Sejarah Taksi Prima di Bandara Juanda

Sebagai salah satu bandara berkelas internasional di Indonesia, Bandara Juanda juga menyediakan berbagai fasilitas penunjang untuk memenuhi kebutuhan penumpang. Salah satu fasilitas yang disediakan oleh PT Angkasa Pura I selaku pengelola Bandara Juanda adalah moda transportasi massal, yaitu taksi.

Dari beberapa taksi yang kini tersedia, salah satu taksi yang cukup lama beroperasi di Bandara Juanda adalah taksi Prima. Taksi yang dikelola oleh Primer Koperasi Angkatan Laut (Primkopal) milik TNI AL ini bahkan telah beroperasi sejak tahun 1979 silam, bersama dengan taksi Wing.
Namun sebenarnya, usaha taksi Prima ini tidak semata-mata hanya untuk pemenuhan terhadap kebutuhan akan pasar.
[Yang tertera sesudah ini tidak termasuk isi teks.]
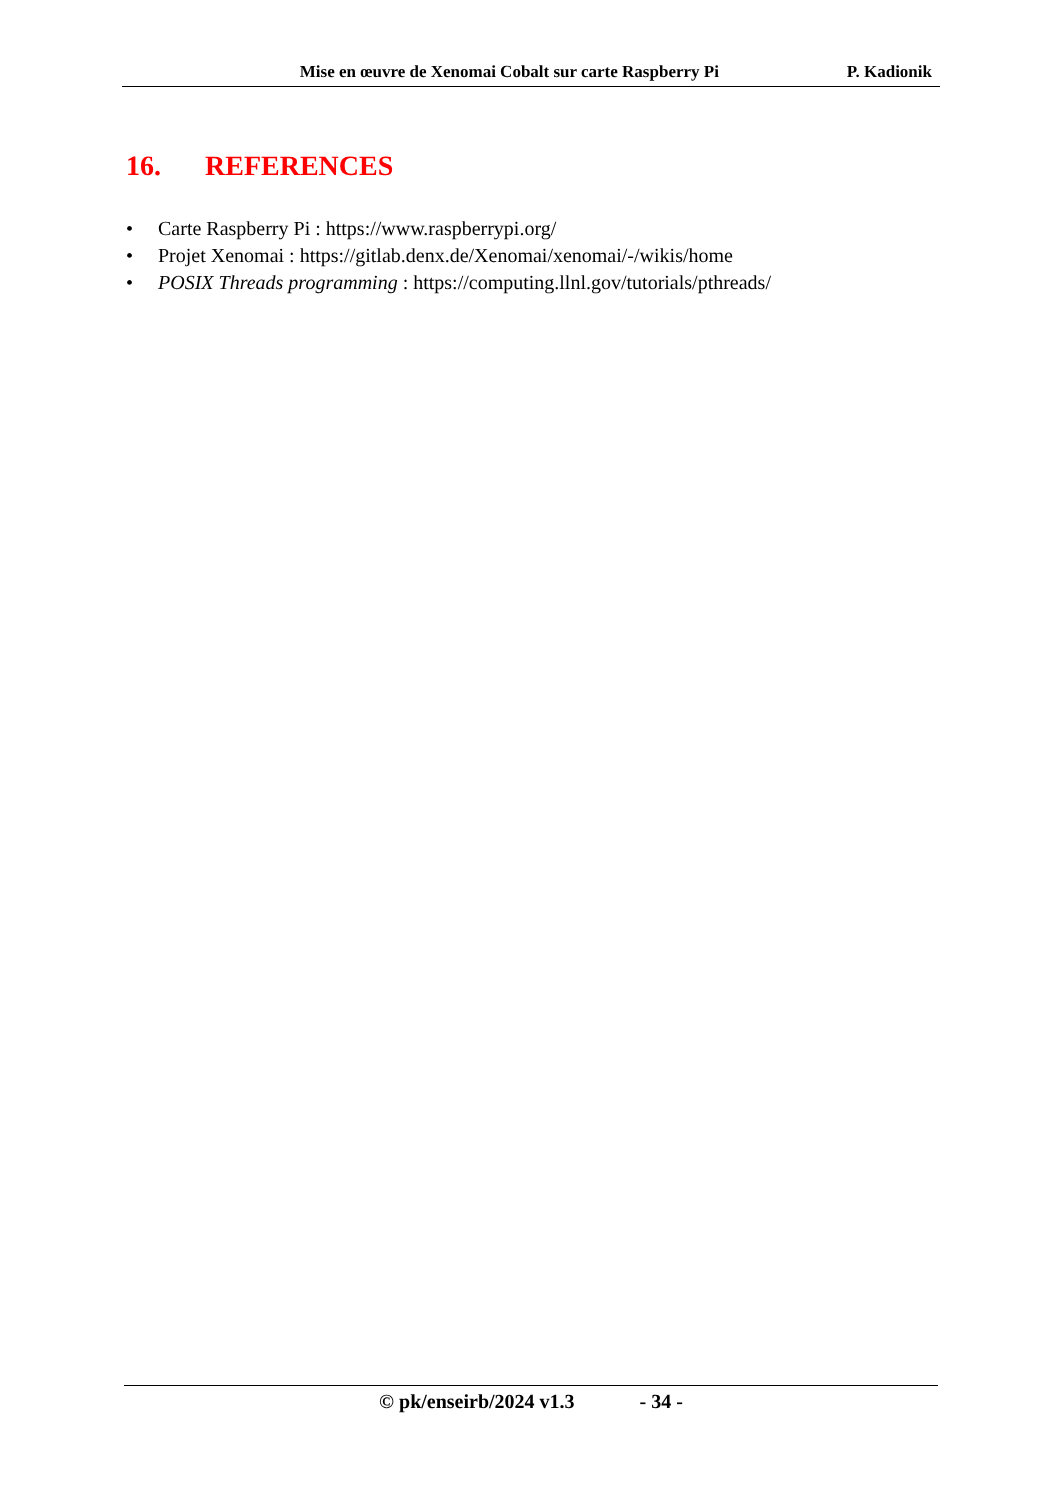Mise en œuvre de Xenomai Cobalt sur carte Raspberry Pi P. Kadionik
16. REFERENCES
• Carte Raspberry Pi : https://www.raspberrypi.org/
• Projet Xenomai : https://gitlab.denx.de/Xenomai/xenomai/-/wikis/home
• POSIX Threads programming : https://computing.llnl.gov/tutorials/pthreads/
© pk/enseirb/2024 v1.3 - 34 -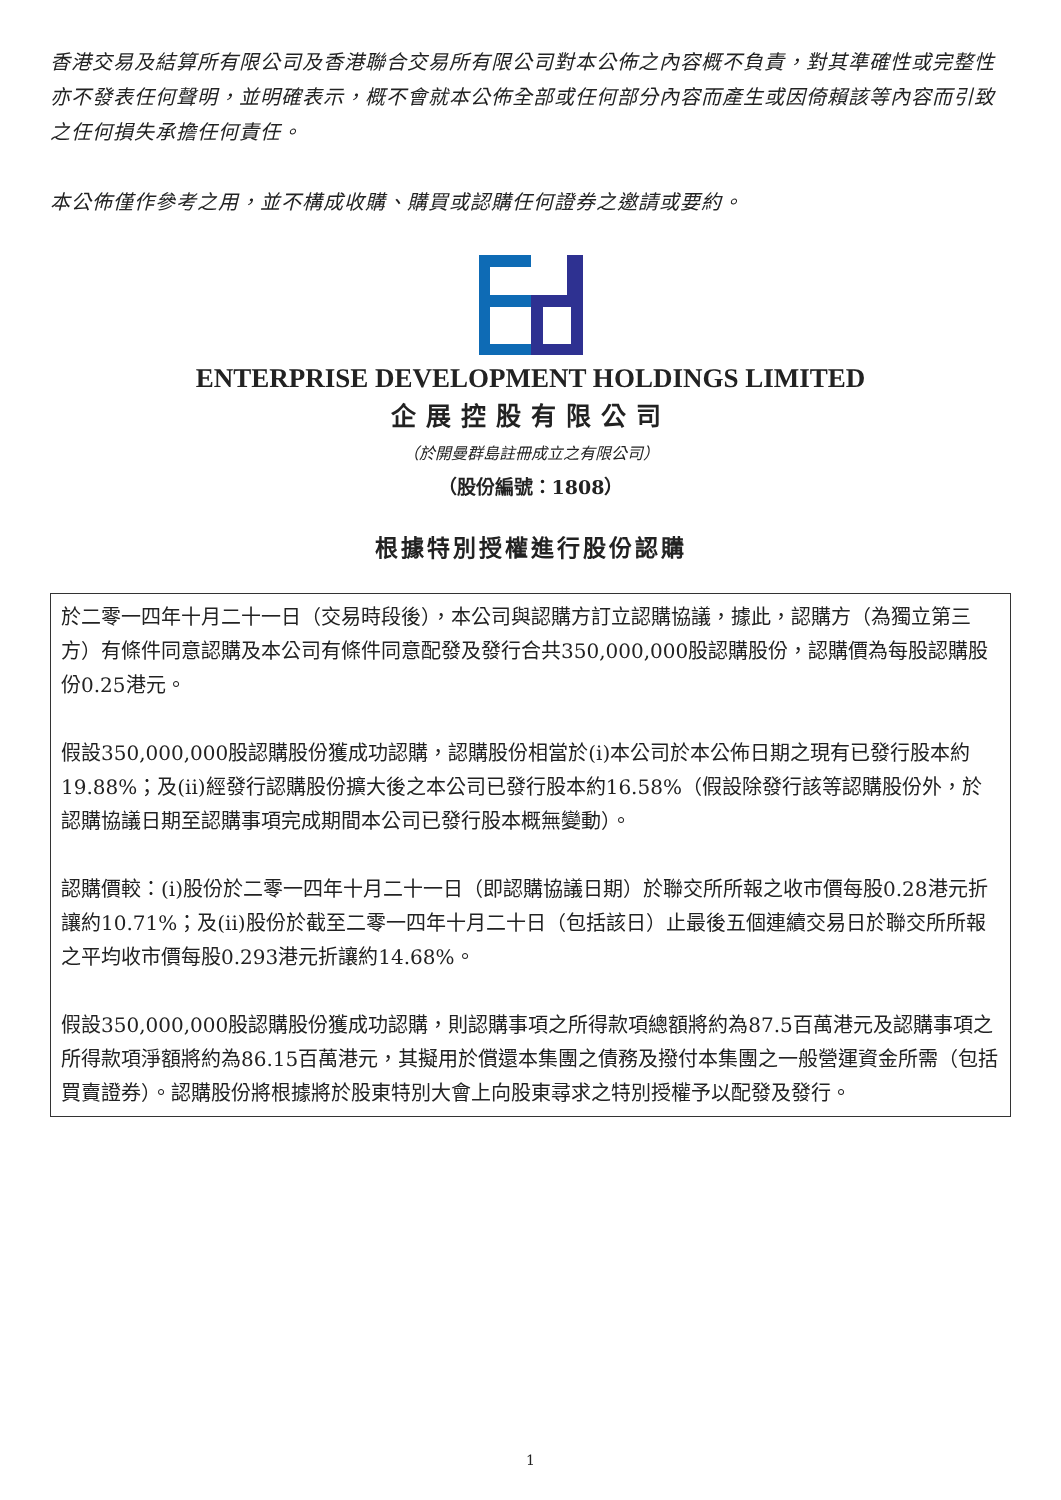香港交易及結算所有限公司及香港聯合交易所有限公司對本公佈之內容概不負責，對其準確性或完整性亦不發表任何聲明，並明確表示，概不會就本公佈全部或任何部分內容而產生或因倚賴該等內容而引致之任何損失承擔任何責任。
本公佈僅作參考之用，並不構成收購、購買或認購任何證券之邀請或要約。
ENTERPRISE DEVELOPMENT HOLDINGS LIMITED
企展控股有限公司
（於開曼群島註冊成立之有限公司）
（股份編號：1808）
根據特別授權進行股份認購
於二零一四年十月二十一日（交易時段後），本公司與認購方訂立認購協議，據此，認購方（為獨立第三方）有條件同意認購及本公司有條件同意配發及發行合共350,000,000股認購股份，認購價為每股認購股份0.25港元。
假設350,000,000股認購股份獲成功認購，認購股份相當於(i)本公司於本公佈日期之現有已發行股本約19.88%；及(ii)經發行認購股份擴大後之本公司已發行股本約16.58%（假設除發行該等認購股份外，於認購協議日期至認購事項完成期間本公司已發行股本概無變動）。
認購價較：(i)股份於二零一四年十月二十一日（即認購協議日期）於聯交所所報之收市價每股0.28港元折讓約10.71%；及(ii)股份於截至二零一四年十月二十日（包括該日）止最後五個連續交易日於聯交所所報之平均收市價每股0.293港元折讓約14.68%。
假設350,000,000股認購股份獲成功認購，則認購事項之所得款項總額將約為87.5百萬港元及認購事項之所得款項淨額將約為86.15百萬港元，其擬用於償還本集團之債務及撥付本集團之一般營運資金所需（包括買賣證券）。認購股份將根據將於股東特別大會上向股東尋求之特別授權予以配發及發行。
1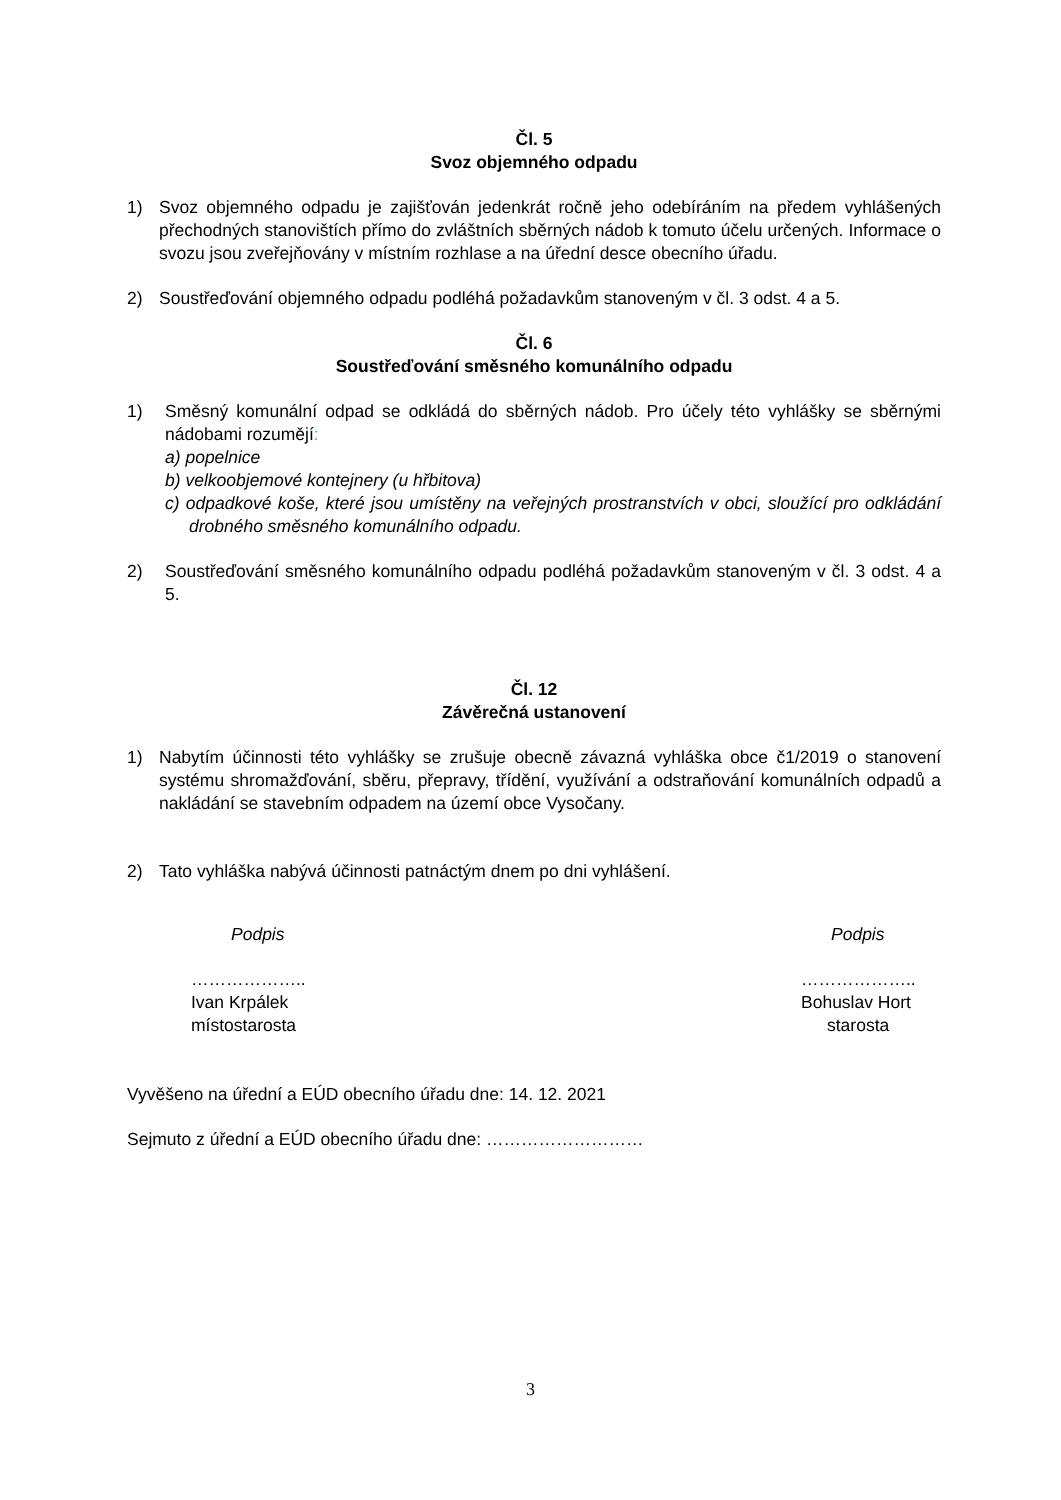Čl. 5
Svoz objemného odpadu
1) Svoz objemného odpadu je zajišťován jedenkrát ročně jeho odebíráním na předem vyhlášených přechodných stanovištích přímo do zvláštních sběrných nádob k tomuto účelu určených. Informace o svozu jsou zveřejňovány v místním rozhlase a na úřední desce obecního úřadu.
2) Soustřeďování objemného odpadu podléhá požadavkům stanoveným v čl. 3 odst. 4 a 5.
Čl. 6
Soustřeďování směsného komunálního odpadu
1) Směsný komunální odpad se odkládá do sběrných nádob. Pro účely této vyhlášky se sběrnými nádobami rozumějí:
a) popelnice
b) velkoobjemové kontejnery (u hřbitova)
c) odpadkové koše, které jsou umístěny na veřejných prostranstvích v obci, sloužící pro odkládání drobného směsného komunálního odpadu.
2) Soustřeďování směsného komunálního odpadu podléhá požadavkům stanoveným v čl. 3 odst. 4 a 5.
Čl. 12
Závěrečná ustanovení
1) Nabytím účinnosti této vyhlášky se zrušuje obecně závazná vyhláška obce č1/2019 o stanovení systému shromažďování, sběru, přepravy, třídění, využívání a odstraňování komunálních odpadů a nakládání se stavebním odpadem na území obce Vysočany.
2) Tato vyhláška nabývá účinnosti patnáctým dnem po dni vyhlášení.
Podpis
………………..
Ivan Krpálek
místostarosta
Podpis
………………..
Bohuslav Hort
starosta
Vyvěšeno na úřední a EÚD obecního úřadu dne: 14. 12. 2021
Sejmuto z úřední a EÚD obecního úřadu dne: ………………………
3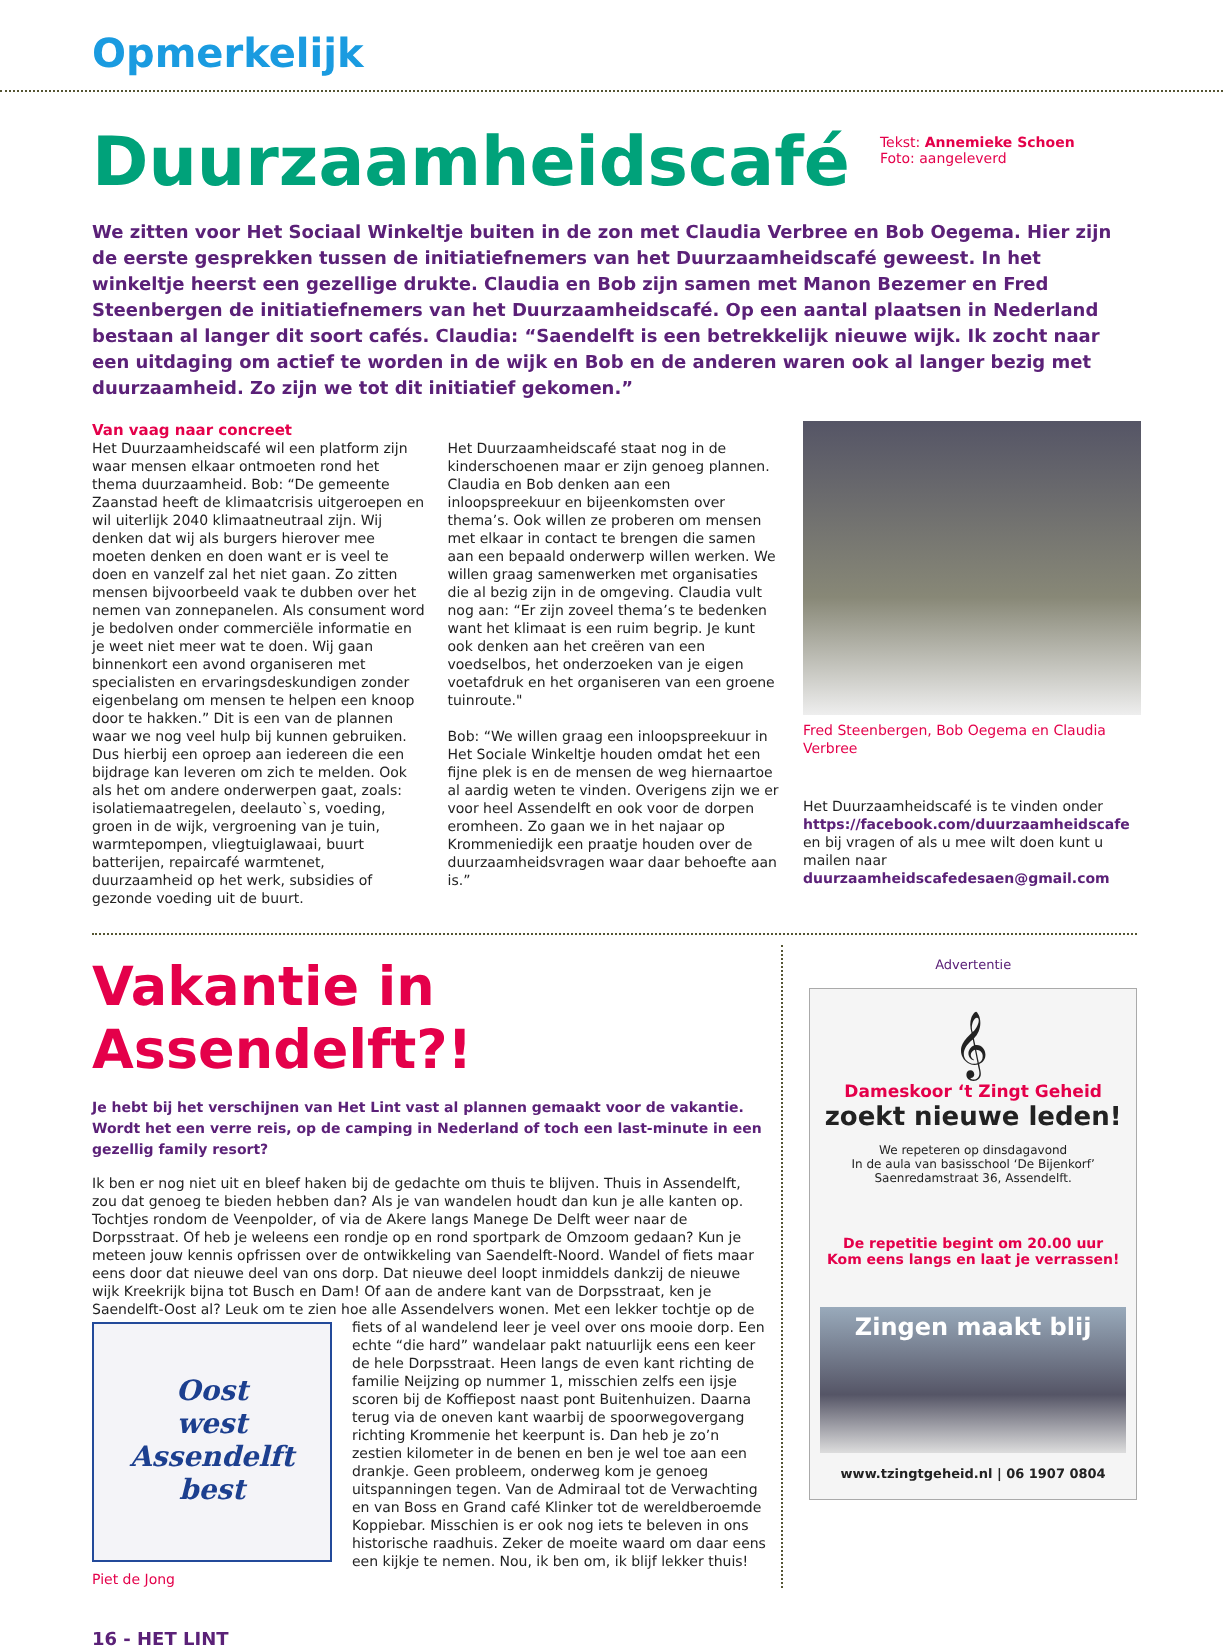Opmerkelijk
Duurzaamheidscafé
Tekst: Annemieke Schoen
Foto: aangeleverd
We zitten voor Het Sociaal Winkeltje buiten in de zon met Claudia Verbree en Bob Oegema. Hier zijn de eerste gesprekken tussen de initiatiefnemers van het Duurzaamheidscafé geweest. In het winkeltje heerst een gezellige drukte. Claudia en Bob zijn samen met Manon Bezemer en Fred Steenbergen de initiatiefnemers van het Duurzaamheidscafé. Op een aantal plaatsen in Nederland bestaan al langer dit soort cafés. Claudia: “Saendelft is een betrekkelijk nieuwe wijk. Ik zocht naar een uitdaging om actief te worden in de wijk en Bob en de anderen waren ook al langer bezig met duurzaamheid. Zo zijn we tot dit initiatief gekomen.”
Van vaag naar concreet
Het Duurzaamheidscafé wil een platform zijn waar mensen elkaar ontmoeten rond het thema duurzaamheid. Bob: “De gemeente Zaanstad heeft de klimaatcrisis uitgeroepen en wil uiterlijk 2040 klimaatneutraal zijn. Wij denken dat wij als burgers hierover mee moeten denken en doen want er is veel te doen en vanzelf zal het niet gaan. Zo zitten mensen bijvoorbeeld vaak te dubben over het nemen van zonnepanelen. Als consument word je bedolven onder commerciële informatie en je weet niet meer wat te doen. Wij gaan binnenkort een avond organiseren met specialisten en ervaringsdeskundigen zonder eigenbelang om mensen te helpen een knoop door te hakken.” Dit is een van de plannen waar we nog veel hulp bij kunnen gebruiken. Dus hierbij een oproep aan iedereen die een bijdrage kan leveren om zich te melden. Ook als het om andere onderwerpen gaat, zoals: isolatiemaatregelen, deelauto`s, voeding, groen in de wijk, vergroening van je tuin, warmtepompen, vliegtuiglawaai, buurt batterijen, repaircafé warmtenet, duurzaamheid op het werk, subsidies of gezonde voeding uit de buurt.
Het Duurzaamheidscafé staat nog in de kinderschoenen maar er zijn genoeg plannen. Claudia en Bob denken aan een inloopspreekuur en bijeenkomsten over thema’s. Ook willen ze proberen om mensen met elkaar in contact te brengen die samen aan een bepaald onderwerp willen werken. We willen graag samenwerken met organisaties die al bezig zijn in de omgeving. Claudia vult nog aan: “Er zijn zoveel thema’s te bedenken want het klimaat is een ruim begrip. Je kunt ook denken aan het creëren van een voedselbos, het onderzoeken van je eigen voetafdruk en het organiseren van een groene tuinroute."
Bob: “We willen graag een inloopspreekuur in Het Sociale Winkeltje houden omdat het een fijne plek is en de mensen de weg hiernaartoe al aardig weten te vinden. Overigens zijn we er voor heel Assendelft en ook voor de dorpen eromheen. Zo gaan we in het najaar op Krommeniedijk een praatje houden over de duurzaamheidsvragen waar daar behoefte aan is.”
Fred Steenbergen, Bob Oegema en Claudia Verbree
Het Duurzaamheidscafé is te vinden onder https://facebook.com/duurzaamheidscafe en bij vragen of als u mee wilt doen kunt u mailen naar duurzaamheidscafedesaen@gmail.com
Vakantie in Assendelft?!
Je hebt bij het verschijnen van Het Lint vast al plannen gemaakt voor de vakantie. Wordt het een verre reis, op de camping in Nederland of toch een last-minute in een gezellig family resort?
Ik ben er nog niet uit en bleef haken bij de gedachte om thuis te blijven. Thuis in Assendelft, zou dat genoeg te bieden hebben dan? Als je van wandelen houdt dan kun je alle kanten op. Tochtjes rondom de Veenpolder, of via de Akere langs Manege De Delft weer naar de Dorpsstraat. Of heb je weleens een rondje op en rond sportpark de Omzoom gedaan? Kun je meteen jouw kennis opfrissen over de ontwikkeling van Saendelft-Noord. Wandel of fiets maar eens door dat nieuwe deel van ons dorp. Dat nieuwe deel loopt inmiddels dankzij de nieuwe wijk Kreekrijk bijna tot Busch en Dam! Of aan de andere kant van de Dorpsstraat, ken je Saendelft-Oost al? Leuk om te zien hoe alle Assendelvers wonen. Met een lekker tochtje op de fiets of al wandelend leer je veel over ons mooie dorp. Een
Oost
west
Assendelft
best
echte “die hard” wandelaar pakt natuurlijk eens een keer de hele Dorpsstraat. Heen langs de even kant richting de familie Neijzing op nummer 1, misschien zelfs een ijsje scoren bij de Koffiepost naast pont Buitenhuizen. Daarna terug via de oneven kant waarbij de spoorwegovergang richting Krommenie het keerpunt is. Dan heb je zo’n zestien kilometer in de benen en ben je wel toe aan een drankje. Geen probleem, onderweg kom je genoeg uitspanningen tegen. Van de Admiraal tot de Verwachting en van Boss en Grand café Klinker tot de wereldberoemde Koppiebar. Misschien is er ook nog iets te beleven in ons historische raadhuis. Zeker de moeite waard om daar eens een kijkje te nemen. Nou, ik ben om, ik blijf lekker thuis!
Piet de Jong
Advertentie
𝄞
Dameskoor ‘t Zingt Geheid
zoekt nieuwe leden!
We repeteren op dinsdagavond
In de aula van basisschool ‘De Bijenkorf’
Saenredamstraat 36, Assendelft.
De repetitie begint om 20.00 uur
Kom eens langs en laat je verrassen!
Zingen maakt blij
www.tzingtgeheid.nl | 06 1907 0804
16 - HET LINT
Salah satu alasan paling klasikal adalah masalah akan kebutuhan pemenuhan anggaran yang minim. Kondisi keuangan negara yang tidak stabil pada saat itu membuat sejumlah kalangan TNI melakukan bisnis militer, salah satunya TNI AL di lingkup Bandara Juanda.
Dalam perkembangannya, taksi Prima kepunyaan Primkopal memonopoli layanan antar-jemput penumpang di Bandara Juanda. Tiket taksi ini bisa dibeli di loket pintu keluar bandara, baik penerbangan domestik maupun internasional.
Dengan adanya monopoli taksi Prima, maka taksi komersial lain tidak diperbolehkan mengangkut penumpang di seluruh area Bandara Juanda, kecuali menurunkan penumpang. Jika taksi komersial lain ketahuan mengangkut penumpang, bisa dikenakan sanksi.
Monopoli taksi Prima milik Primkopal ini tentunya cukup meresahkan penumpang. Pasalnya, penumpang tidak memiliki moda transportasi alternatif sehingga rentan mendapatkan tarif tinggi. Taksi Prima sendiri menerapkan sistem tarif zona, yang bertentangan dengan PP No. 41 tahun 1993 yang menyatakan bahwa taksi seharusnya menerapkan pembayaran tarif berdasarkan argometer yang berfungsi baik.
Setelah melalui proses hukum yang panjang, akhirnya Komisi Pengawas Persaingan Usaha (KPPU) menyatakan operasionalisasi taksi di Bandara Juanda harus lebih terbuka. Pihak PT Angkasa Pura I pun membuka pintu bagi perusahaan taksi argo swasta apa pun untuk beroperasi di Bandara Juanda.
Sebagai langkah awal, pada tahun 2013 lalu, ada tiga perusahaan taksi argo, yaitu Bosowa, O-Renz, dan Gold, yang akan bersaing dengan taksi Prima milik Primkopal. Sebanyak 30 armada taksi ditempeli label “taksi bandara”.
Kini, untuk menghadapi persaingan yang makin terbuka, Primkopal telah memiliki 480 unit taksi Prima di Bandara Juanda. Dari jumlah itu, 30 unit taksi Prima menggunakan argometer, sedangkan sisanya masih menggunakan sistem zona.